(Stored items)
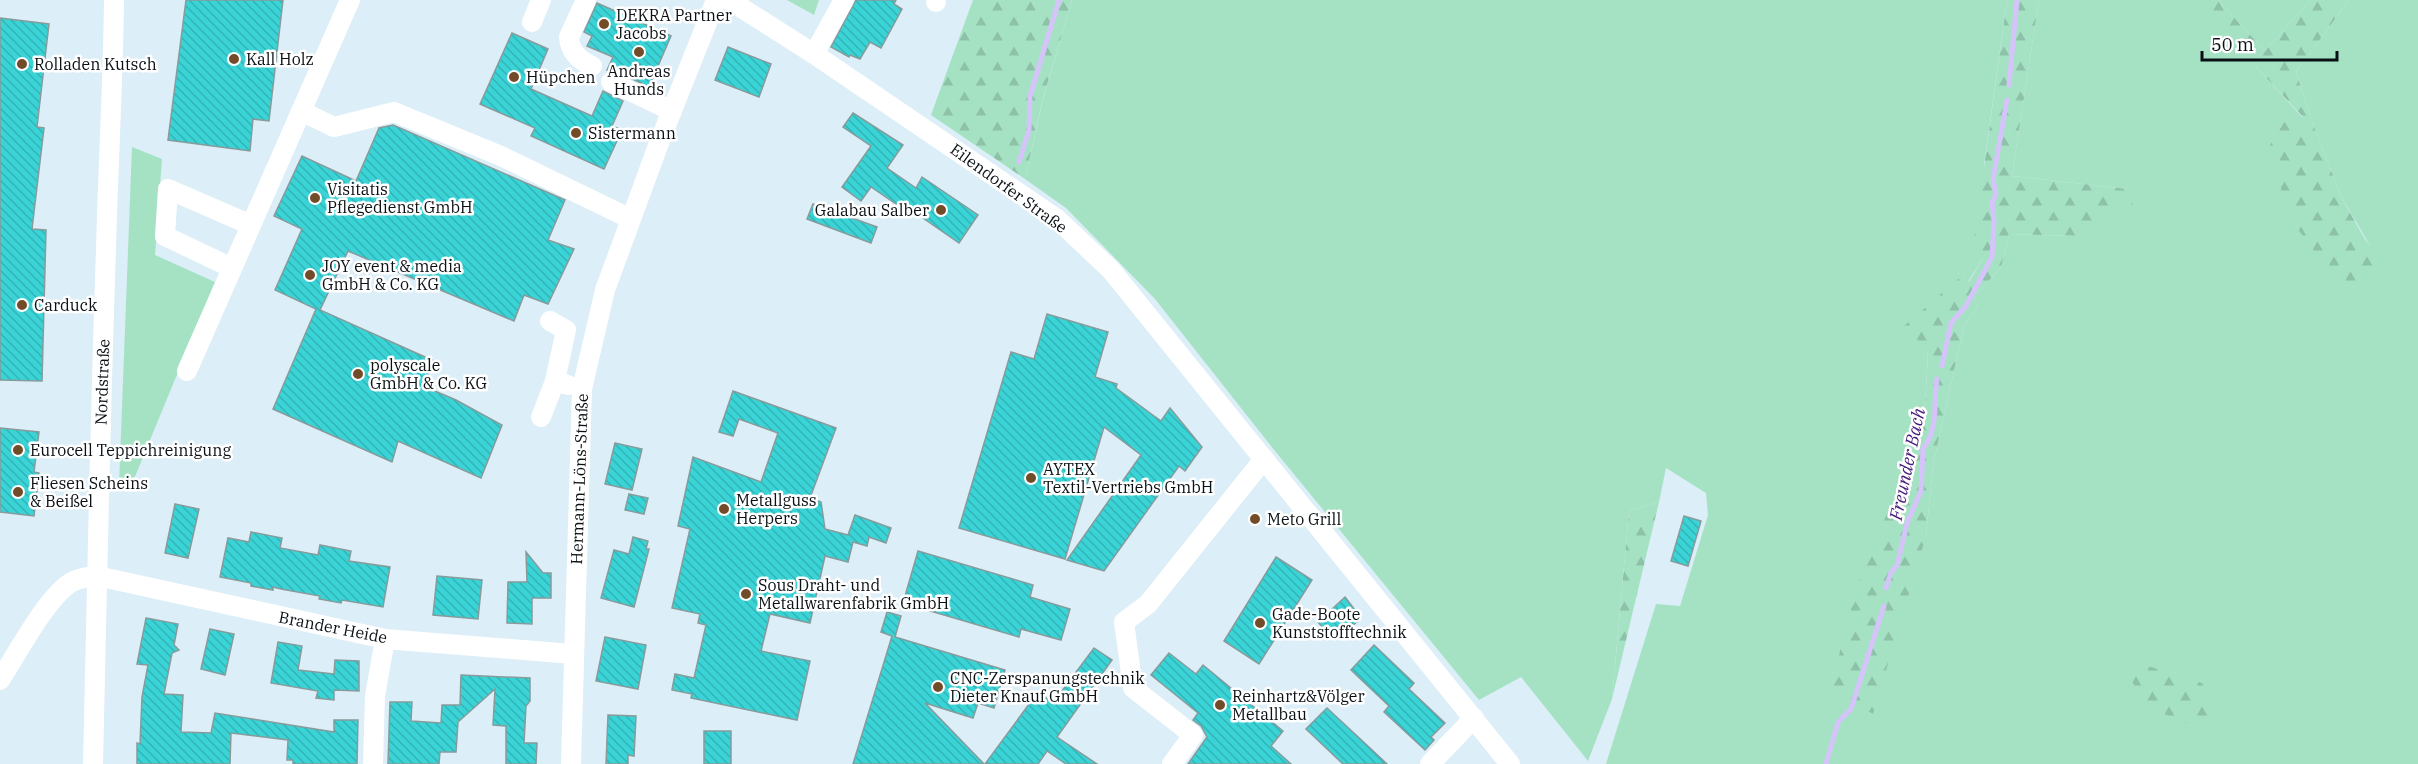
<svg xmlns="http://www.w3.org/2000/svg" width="2418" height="764" font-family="'IBM Plex Serif',serif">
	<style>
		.grass { fill: #a5e2c4 }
		.forest { fill: url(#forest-firs) }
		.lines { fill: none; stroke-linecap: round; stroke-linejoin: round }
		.stream { stroke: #d4c4f9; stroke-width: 5 }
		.building { fill: url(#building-back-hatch); stroke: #879b9b; stroke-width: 1.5 }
		.minor { stroke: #fff; stroke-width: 20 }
		.poi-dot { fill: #724c29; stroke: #fff; stroke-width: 2 }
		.labels { text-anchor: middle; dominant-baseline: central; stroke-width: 5; stroke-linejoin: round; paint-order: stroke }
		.poi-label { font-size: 16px; fill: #0a1014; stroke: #fff; text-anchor: start }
		.street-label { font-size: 16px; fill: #0a1014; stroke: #fff }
		.water-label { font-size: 18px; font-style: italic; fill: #471a7c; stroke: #fff }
	</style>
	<defs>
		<pattern id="forest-firs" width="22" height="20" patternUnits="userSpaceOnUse" patternTransform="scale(1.5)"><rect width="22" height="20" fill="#a5e2c4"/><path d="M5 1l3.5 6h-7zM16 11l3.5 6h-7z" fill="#8dc1a8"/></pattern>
		<pattern id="building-back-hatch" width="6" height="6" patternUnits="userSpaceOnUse" patternTransform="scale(1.5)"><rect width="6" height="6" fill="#3ad4d7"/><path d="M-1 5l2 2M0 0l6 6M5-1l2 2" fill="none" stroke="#32b5b8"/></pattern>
	</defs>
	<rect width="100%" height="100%" fill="#dceef7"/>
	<!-- grass -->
	<g class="grass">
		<polygon points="787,0 819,0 814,15"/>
		<polygon points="1072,0 2007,0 1984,165 1983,258 1968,282 1964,273 1928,351 1925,408 1911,455 1926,536 1933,465 1964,326 1978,306 1974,296 2001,268 2009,234 2076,236 2128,189 2012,176 2039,0 2195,0 2303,118 2282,123 2370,246 2341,196 2310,116 2296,72 2349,0 2418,0 2418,764 1606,764 1656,604 1680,606 1708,515 1706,493 1666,468 1659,502 1629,511 1612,699 1588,761 1521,677 1479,700 1275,451 1155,299 1066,208 1025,179 1042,103"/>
		<polygon points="2218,0 2310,0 2265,51"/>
		<polygon points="132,147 162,159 155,255 215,282 134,479 119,485"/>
	</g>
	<!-- forest -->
	<g class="forest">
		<polygon points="973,0 1072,0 1042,102 1025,179 931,115"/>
		<polygon points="2007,0 2039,0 2012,176 2128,189 2133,204 2076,236 2009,234 2001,268 1974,296 1978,306 1964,326 1933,465 1926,536 1873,714 1831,688 1855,591 1911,455 1925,408 1928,351 1904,326 1965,273 1969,282 1983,258 1973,247"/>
		<polygon points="2194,0 2218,0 2265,51 2310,0 2349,0 2296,72 2310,116 2341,196 2381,269 2344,291 2291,220 2268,149 2282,123 2303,117"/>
		<polygon points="1659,502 1612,699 1629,511"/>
		<polygon points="2135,662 2202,683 2220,709 2194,726 2152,709 2132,682"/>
	</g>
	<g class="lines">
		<!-- stream -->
		<g class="stream">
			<polyline points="2009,85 2017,0"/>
			<polyline points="1019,162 1029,130 1030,96 1059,0"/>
			<polyline points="1942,366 1951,323 1966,306 1992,257 1994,221 1992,203 1996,194 1993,179 2007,100"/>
			<path d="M1886 588 1891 572 1897 566 1907 523 1921 491 1923 448C1939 431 1933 401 1937 379"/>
			<polyline points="1826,764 1838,722 1851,709 1884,606"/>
		</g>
	</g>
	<!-- building -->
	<g class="building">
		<polygon points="186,0 283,0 269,121 253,119 250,151 168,140"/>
		<polygon points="856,0 896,0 894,4 902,9 881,48 870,42 860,59 850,55 849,57 831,47"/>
		<polygon points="597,3 671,36 649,87 616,71 607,70 613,57 587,46 592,36 584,32"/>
		<polygon points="0,18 49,24 37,127 44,128 32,229 46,230 42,381 0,380"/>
		<polygon points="512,33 548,49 531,89 592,116 603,91 623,101 612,126 622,130 604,169 531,136 535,128 480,104"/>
		<polygon points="728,47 771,64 759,97 715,80"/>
		<polygon points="853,113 903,145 887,168 916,188 922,177 978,215 959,243 904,205 902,208 871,187 861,201 842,187 871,146 843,127"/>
		<polygon points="393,125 565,200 548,240 574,249 548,304 524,295 514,321 348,251 320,310 434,361 423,386 456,400 502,425 481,478 398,441 392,462 273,409 316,309 275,290 302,229 274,216 302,156 356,181 379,128"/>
		<polygon points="813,204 877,227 871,243 807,219"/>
		<polygon points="1047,314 1108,332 1095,377 1117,384 1116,388 1161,421 1170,408 1202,447 1185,471 1179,466 1104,571 1067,560 1141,455 1104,427 1065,559 959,528 1011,352 1034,359"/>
		<polygon points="733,391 836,428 810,498 821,502 825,529 848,535 855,515 891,528 886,543 869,537 867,546 853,542 848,562 825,556 810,623 770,614 761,651 810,661 797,720 691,698 692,694 672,690 675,674 694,678 706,625 698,623 700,614 672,608 690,529 678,526 693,457 761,482 778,433 739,419 733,436 719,432"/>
		<polygon points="0,428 39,432 34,472 39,473 34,516 0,512"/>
		<polygon points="615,443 642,449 632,490 605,484"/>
		<polygon points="629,494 648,498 644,514 625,510"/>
		<polygon points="175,504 199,509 188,558 165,553"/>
		<polygon points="1684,516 1701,521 1688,566 1671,561"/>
		<polygon points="251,532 282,538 280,548 318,555 320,545 351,551 349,561 390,567 383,607 342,600 341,603 319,599 320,596 281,589 273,587 273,590 251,586 251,583 220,577 228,538 249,542"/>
		<polygon points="633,537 648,541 646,549 649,549 634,607 601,598 614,550 629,554"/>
		<polygon points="918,551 1033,585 1030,597 1070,609 1061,640 1021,629 1019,637 903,603"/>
		<polygon points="526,552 543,573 551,573 551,598 532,598 532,624 507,623 508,582 527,582"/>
		<polygon points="1276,557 1312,580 1259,664 1224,641"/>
		<polygon points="437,576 482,580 478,619 433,615"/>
		<polygon points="1345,597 1361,618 1346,632 1340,625 1329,635 1318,622"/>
		<polygon points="887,612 901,616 895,637 1005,670 994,708 978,703 973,718 925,703 984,764 853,764 892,636 881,632"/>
		<polygon points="146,618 178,624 174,645 179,650 172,653 164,694 183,695 181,732 211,733 215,713 334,732 334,720 358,720 357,764 293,764 293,760 287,760 288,740 231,733 230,764 137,764 137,743 140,744 142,697 148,665 137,664"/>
		<polygon points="210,629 234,634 225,675 201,669"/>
		<polygon points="605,637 646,645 638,689 596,681"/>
		<polygon points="278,642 302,646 298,670 334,674 335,660 359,661 359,691 334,690 334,700 316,698 318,691 271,683"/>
		<polygon points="1374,645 1414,683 1409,689 1445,723 1431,737 1434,740 1425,750 1384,712 1389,706 1351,670"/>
		<polygon points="1094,648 1112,660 1057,737 1097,764 1066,764 1047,751 1038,764 985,764 1038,692 1053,703"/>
		<polygon points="1169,653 1196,674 1203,665 1283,731 1271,746 1291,764 1188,764 1207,737 1201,726 1193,720 1198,713 1151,675"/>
		<polygon points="461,675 530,678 530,701 526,706 524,743 537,743 536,764 506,764 506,726 493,725 495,689 458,722 456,752 440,752 439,764 388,764 390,702 412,702 411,721 441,723 442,705 460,705"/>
		<polygon points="1327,708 1370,748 1387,764 1343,764 1306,729"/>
		<polygon points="608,715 636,716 634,756 628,755 628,764 606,764"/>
		<rect x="704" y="731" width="27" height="33"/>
	</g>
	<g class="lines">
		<!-- minor -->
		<g class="minor">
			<path d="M586 0 569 37C570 52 579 60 592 66"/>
			<polyline points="729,0 814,54 1057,219 1111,270 1510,764"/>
			<polyline points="936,2 936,0"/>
			<polyline points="532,22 541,0"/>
			<polyline points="814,54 844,0"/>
			<polyline points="611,82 672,111"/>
			<polyline points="301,111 334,127 394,112 501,156 631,219"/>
			<polyline points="232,268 165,236 168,189 251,225"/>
			<polyline points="550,321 566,330 555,381"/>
			<polyline points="187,371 350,0"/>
			<polyline points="541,417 555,381 568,385"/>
			<path d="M0 680C17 654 45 600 70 583 78 578 87 577 97 576L385 639 573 654"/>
			<path d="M93 764C97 593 100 421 106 250 108 167 113 84 114 0"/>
			<polyline points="373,764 375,696 385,639"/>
			<polyline points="571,764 582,389 605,290 659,143 716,0"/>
			<polyline points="1172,764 1193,735 1133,688 1124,622 1148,604 1264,459"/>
			<polyline points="1430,764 1474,718"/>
		</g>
	</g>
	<!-- markers -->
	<g class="poi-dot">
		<circle cx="604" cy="24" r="6"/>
		<circle cx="639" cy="52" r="6"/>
		<circle cx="234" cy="59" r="6"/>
		<circle cx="22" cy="64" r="6"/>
		<circle cx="514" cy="77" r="6"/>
		<circle cx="576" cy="133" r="6"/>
		<circle cx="315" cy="198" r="6"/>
		<circle cx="941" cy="210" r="6"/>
		<circle cx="310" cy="275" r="6"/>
		<circle cx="22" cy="305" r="6"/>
		<circle cx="358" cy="374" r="6"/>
		<circle cx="18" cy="450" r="6"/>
		<circle cx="1031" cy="478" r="6"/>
		<circle cx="18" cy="492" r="6"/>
		<circle cx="724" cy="509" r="6"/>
		<circle cx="1255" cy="519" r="6"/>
		<circle cx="746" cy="594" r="6"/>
		<circle cx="1260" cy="623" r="6"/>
		<circle cx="938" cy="687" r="6"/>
		<circle cx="1220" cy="705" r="6"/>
	</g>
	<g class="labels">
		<!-- poi labels -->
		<g class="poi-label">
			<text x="616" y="15">DEKRA Partner<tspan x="616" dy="18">Jacobs</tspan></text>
			<text x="246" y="59">Kall Holz</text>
			<text x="34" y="64">Rolladen Kutsch</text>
			<text x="639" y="71" text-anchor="middle">Andreas<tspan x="639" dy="18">Hunds</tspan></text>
			<text x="526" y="77">Hüpchen</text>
			<text x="588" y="133">Sistermann</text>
			<text x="327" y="189">Visitatis<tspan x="327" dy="18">Pflegedienst GmbH</tspan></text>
			<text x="929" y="210" text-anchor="end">Galabau Salber</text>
			<text x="322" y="266">JOY event &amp; media<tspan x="322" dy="18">GmbH &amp; Co. KG</tspan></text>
			<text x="34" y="305">Carduck</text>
			<text x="370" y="365">polyscale<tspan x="370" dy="18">GmbH &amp; Co. KG</tspan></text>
			<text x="30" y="450">Eurocell Teppichreinigung</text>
			<text x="1043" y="469">AYTEX<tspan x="1043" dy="18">Textil-Vertriebs GmbH</tspan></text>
			<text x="30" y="483">Fliesen Scheins<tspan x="30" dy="18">&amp; Beißel</tspan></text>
			<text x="736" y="500">Metallguss<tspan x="736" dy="18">Herpers</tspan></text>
			<text x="1267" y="519">Meto Grill</text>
			<text x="758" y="585">Sous Draht- und<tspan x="758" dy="18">Metallwarenfabrik GmbH</tspan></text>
			<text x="1272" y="614">Gade-Boote<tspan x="1272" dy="18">Kunststofftechnik</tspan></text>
			<text x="950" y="678">CNC-Zerspanungstechnik<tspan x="950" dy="18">Dieter Knauf GmbH</tspan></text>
			<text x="1232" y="696">Reinhartz&amp;Völger<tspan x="1232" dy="18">Metallbau</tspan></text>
		</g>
		<!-- street labels -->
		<g class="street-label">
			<text transform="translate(1009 188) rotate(36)">Eilendorfer Straße</text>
			<text transform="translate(102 382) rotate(-88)">Nordstraße</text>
			<text transform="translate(579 479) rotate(-88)">Hermann-Löns-Straße</text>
			<text transform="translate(333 627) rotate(11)">Brander Heide</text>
		</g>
		<!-- water labels -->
		<g class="water-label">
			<text transform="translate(1907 464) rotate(-78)">Freunder Bach</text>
		</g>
	</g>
	<!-- scale -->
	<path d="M2202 51v9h135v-9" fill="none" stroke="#0a1014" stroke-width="3"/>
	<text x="2211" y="51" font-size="18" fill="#0a1014" stroke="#ffffff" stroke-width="4.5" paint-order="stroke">50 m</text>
</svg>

● **Description of the task**
Scan the entries above and return each line that holds "round".

● **Solution for this problem**
		.lines { fill: none; stroke-linecap: round; stroke-linejoin: round }
		.labels { text-anchor: middle; dominant-baseline: central; stroke-width: 5; stroke-linejoin: round; paint-order: stroke }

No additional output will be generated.